• **Prompt**: In the material below, find the line that contains "- Expert reader's" and the line that contains "- Reader record", then write out exactly those two lines and everything between them.

• **Records shown**:
————

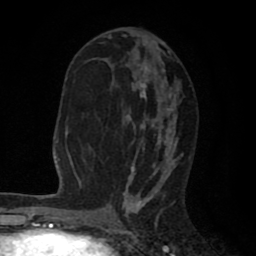
Breast MRI (dynamic contrast-enhanced), one axial slice. Position 41 of 80 along the scan axis. Cropped to one breast. Dynamic contrast-enhanced series, time point 2 of 8 at this slice position (early post-contrast). 1.5 T. TE 2.6 ms, TR 6.1 ms. 2 mm slice thickness. 256 × 256 image matrix, field of view 160 × 160 mm. Female patient.
Structures marked on this image (semi-automatically segmented with operator editing):
- enhancing-tissue mask used for the functional tumour volume (all voxels passing the contrast-enhancement thresholds inside the analysis volume; usually the tumour): bounding box (x1, y1, x2, y2) in pixels: (107, 30, 182, 203)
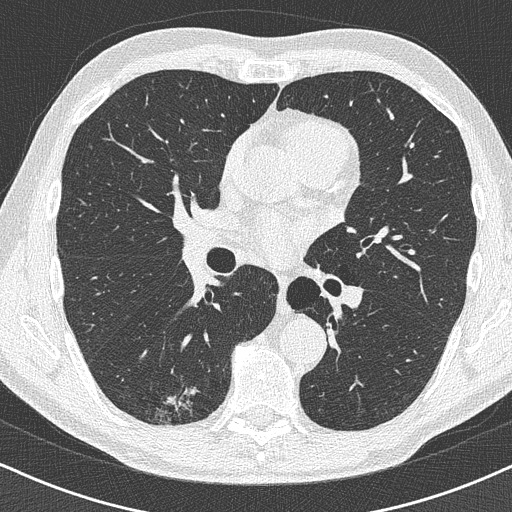
Chest CT (low-dose screening protocol), one axial image, baseline screening round, lung window (W 1500 / L -600 HU), 1 mm slice thickness, slice 203 of 438 in the series. Male participant, aged 63 years at enrolment. Former smoker at enrolment.
- Expert reader's lesion annotation, bounding box <141,377,212,431> (left, top, right, bottom; pixels).
- Reader record for this screening exam (exam-level; its link to the box is not recorded): non-calcified nodule or mass ≥4 mm, right lower lobe, 16 × 13 mm, poorly defined margins.
- Lung cancer was diagnosed 74 days after this screen: adenocarcinoma, NOS, right lower lobe, moderately differentiated (G2), stage IA (AJCC 6th edition), 20 mm at pathology.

————

• **Solution to this exercise**:
- Expert reader's lesion annotation, bounding box <141,377,212,431> (left, top, right, bottom; pixels).
- Reader record for this screening exam (exam-level; its link to the box is not recorded): non-calcified nodule or mass ≥4 mm, right lower lobe, 16 × 13 mm, poorly defined margins.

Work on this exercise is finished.